Let’s be honest: Movies without camera movement tend to be boring. However, many filmmakers hesitate to use camera movements: They cause inevitable vibrations during the shoot, especially when filming free-handed.

Clever engineers have developed solutions for smoothening unintentional movements. Two of the more sophisticated systems are called Gimbal and Steadicam – but how do they work and what are pros and cons? And which one should you use for your movie projects?

Gimbal: Handy and affordable

The Gimbal is a comparably small and light solution: The camera is mounted on a stick, and the magic happens in the pivot that links this stick with the camera. Small electrical motors will automatically balance the camera in all horizontal axes.

This makes the Gimbal a relatively easy-to-use, out-of-the-box and reliable equipment that can be used almost instantly with a maximum of freedom. It smoothens out most of your unintentional movements when following your protagonists by foot or walking through your scenery.

Is the Gimbal the right choice for me?

Even though Gimbal is a clever and compact solution, it requires a little exercise to get used to – it is easy to learn, but hard to master. Gimbal is also definitely the solution which provides more freedom, thanks to its compact design. Last but not least, Gimbal is on the smaller side of the budget, starting at about 150 USD.

However, there is one big downside: Gimbal does not smooth out bigger vertical movements. Walking will still result in swinging shoots. This is where Steadicams come in …

Steadicam: The allrounder

Whereas the Gimbal can be held in one hand, Steadicam solutions are literally all-embracing: The camera is mounted on a flexible, counter-balanced arm with electrical motors which automatically smoothens any movement along the vertical and the horizontal axes to a maximum. Just as in an office lamp, springs reinforce the steadiness. Walking, turning and any sudden movement is compensated, even climbing stairs results in a nice and steady flow.
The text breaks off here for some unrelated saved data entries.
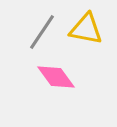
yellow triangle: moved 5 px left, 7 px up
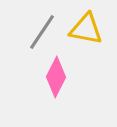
pink diamond: rotated 63 degrees clockwise
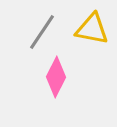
yellow triangle: moved 6 px right
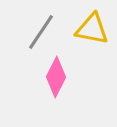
gray line: moved 1 px left
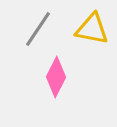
gray line: moved 3 px left, 3 px up
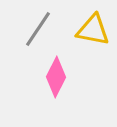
yellow triangle: moved 1 px right, 1 px down
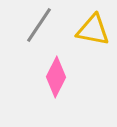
gray line: moved 1 px right, 4 px up
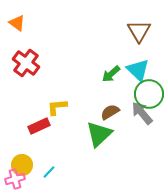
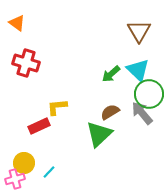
red cross: rotated 20 degrees counterclockwise
yellow circle: moved 2 px right, 2 px up
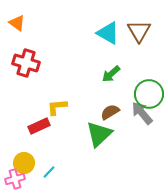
cyan triangle: moved 30 px left, 37 px up; rotated 15 degrees counterclockwise
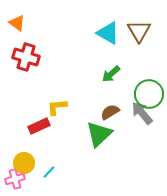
red cross: moved 6 px up
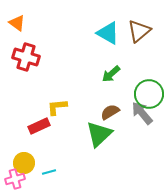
brown triangle: rotated 20 degrees clockwise
cyan line: rotated 32 degrees clockwise
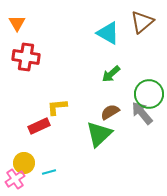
orange triangle: rotated 24 degrees clockwise
brown triangle: moved 3 px right, 9 px up
red cross: rotated 8 degrees counterclockwise
pink cross: rotated 18 degrees counterclockwise
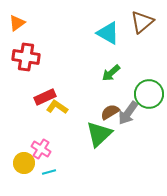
orange triangle: rotated 24 degrees clockwise
green arrow: moved 1 px up
yellow L-shape: rotated 40 degrees clockwise
gray arrow: moved 14 px left; rotated 105 degrees counterclockwise
red rectangle: moved 6 px right, 29 px up
pink cross: moved 26 px right, 30 px up; rotated 24 degrees counterclockwise
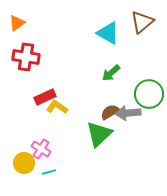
gray arrow: rotated 50 degrees clockwise
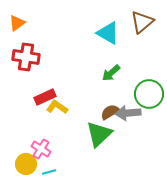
yellow circle: moved 2 px right, 1 px down
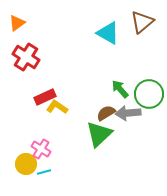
red cross: rotated 24 degrees clockwise
green arrow: moved 9 px right, 16 px down; rotated 90 degrees clockwise
brown semicircle: moved 4 px left, 1 px down
cyan line: moved 5 px left
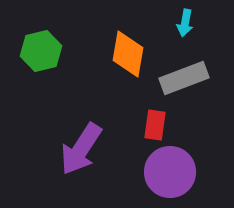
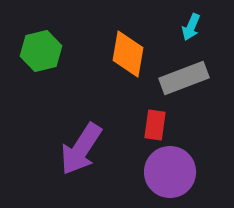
cyan arrow: moved 6 px right, 4 px down; rotated 12 degrees clockwise
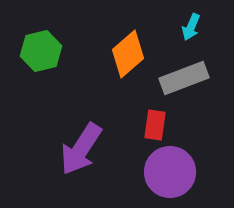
orange diamond: rotated 39 degrees clockwise
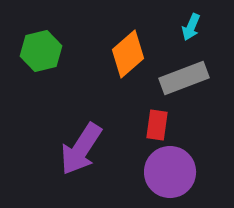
red rectangle: moved 2 px right
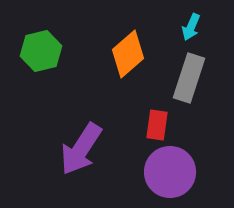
gray rectangle: moved 5 px right; rotated 51 degrees counterclockwise
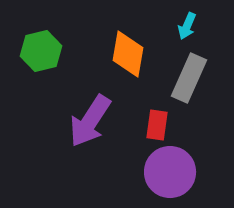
cyan arrow: moved 4 px left, 1 px up
orange diamond: rotated 39 degrees counterclockwise
gray rectangle: rotated 6 degrees clockwise
purple arrow: moved 9 px right, 28 px up
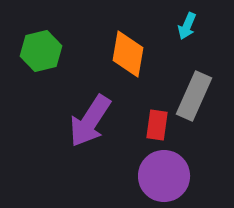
gray rectangle: moved 5 px right, 18 px down
purple circle: moved 6 px left, 4 px down
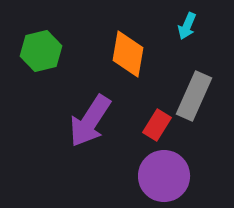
red rectangle: rotated 24 degrees clockwise
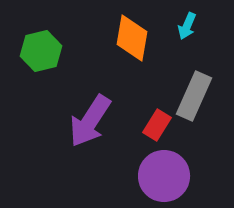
orange diamond: moved 4 px right, 16 px up
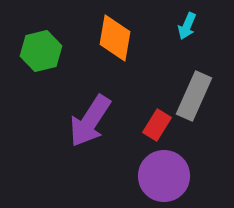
orange diamond: moved 17 px left
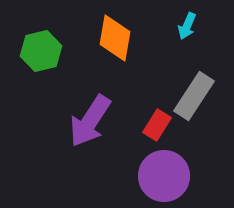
gray rectangle: rotated 9 degrees clockwise
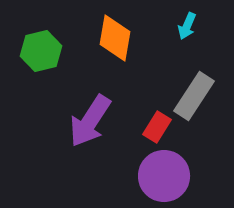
red rectangle: moved 2 px down
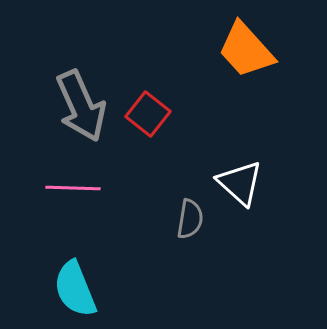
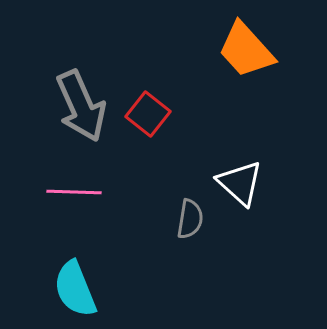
pink line: moved 1 px right, 4 px down
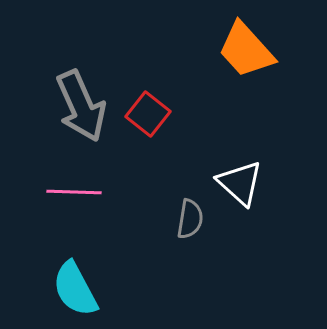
cyan semicircle: rotated 6 degrees counterclockwise
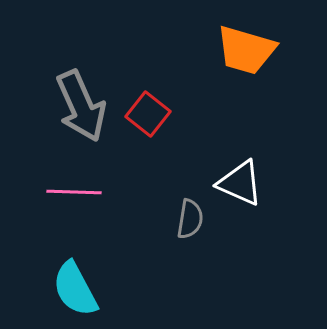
orange trapezoid: rotated 32 degrees counterclockwise
white triangle: rotated 18 degrees counterclockwise
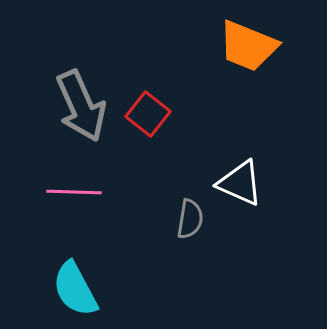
orange trapezoid: moved 2 px right, 4 px up; rotated 6 degrees clockwise
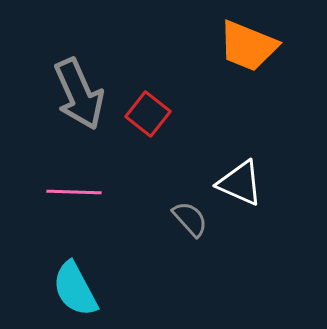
gray arrow: moved 2 px left, 12 px up
gray semicircle: rotated 51 degrees counterclockwise
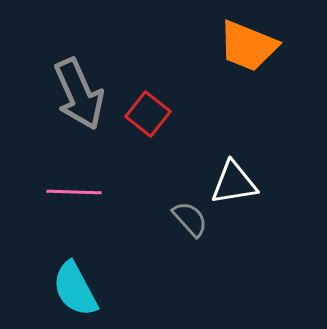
white triangle: moved 6 px left; rotated 33 degrees counterclockwise
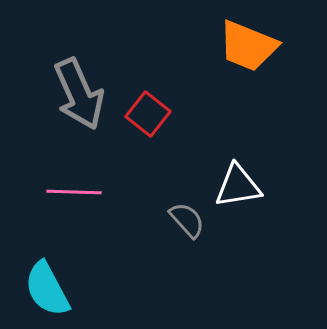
white triangle: moved 4 px right, 3 px down
gray semicircle: moved 3 px left, 1 px down
cyan semicircle: moved 28 px left
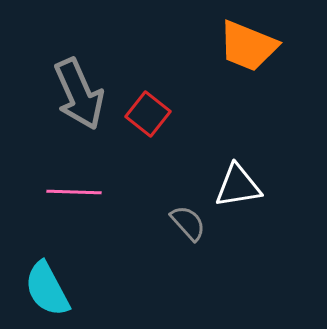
gray semicircle: moved 1 px right, 3 px down
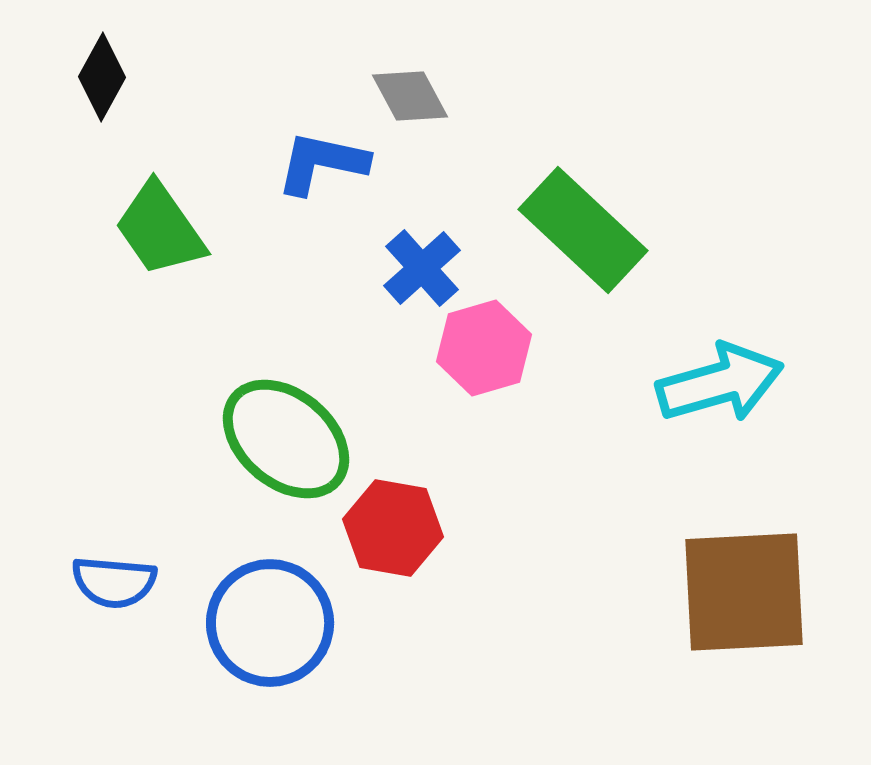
However, physical and financial investment are considerable:

  • The Steadicam is buckled on the torso, therefore the weight on the entire solution including the camera will rest on the spine of the cameraman.
  • Steadicam solutions are expensive. They start at around 400 Dollars.
  • Compared to the compact grip of a Gimbal, the transportation of a Steadicam can be quite a hassle.

When to use a Steadicam

The Steadicam is THE ultimate solution in situations where dolly, crane or drone cannot be used. Using a Steadicam will result in smooth and stable tracking shots across uneven grounds – something that dollies simply cannot provide.

However, the sheer size of a Steadicam will prevent you from using it in smaller spaces. And be aware that the usage of a Steadicam needs quite some experience and know-how in handling – as well as some muscles.

There is no winner, just the right choice

A comparison of Steadicam and Gimbal is like comparing apples and oranges. Both are solutions for the same problem – but they are completely different in features, price, size and handling.

For most filmmakers, a Gimbal will be the right choice in almost every situation. Its accessible and flexible usage will make their videos instantly better. Directors with ambitious high-profile projects might want to have a look at the near-perfect ironing of the Steadicam – however they should have in mind that they not only need the equipment, but also an experienced and strong person to take advantage of it. Luckily, there are Steadicam-seasoned cameramen for rent in most major cities across the US.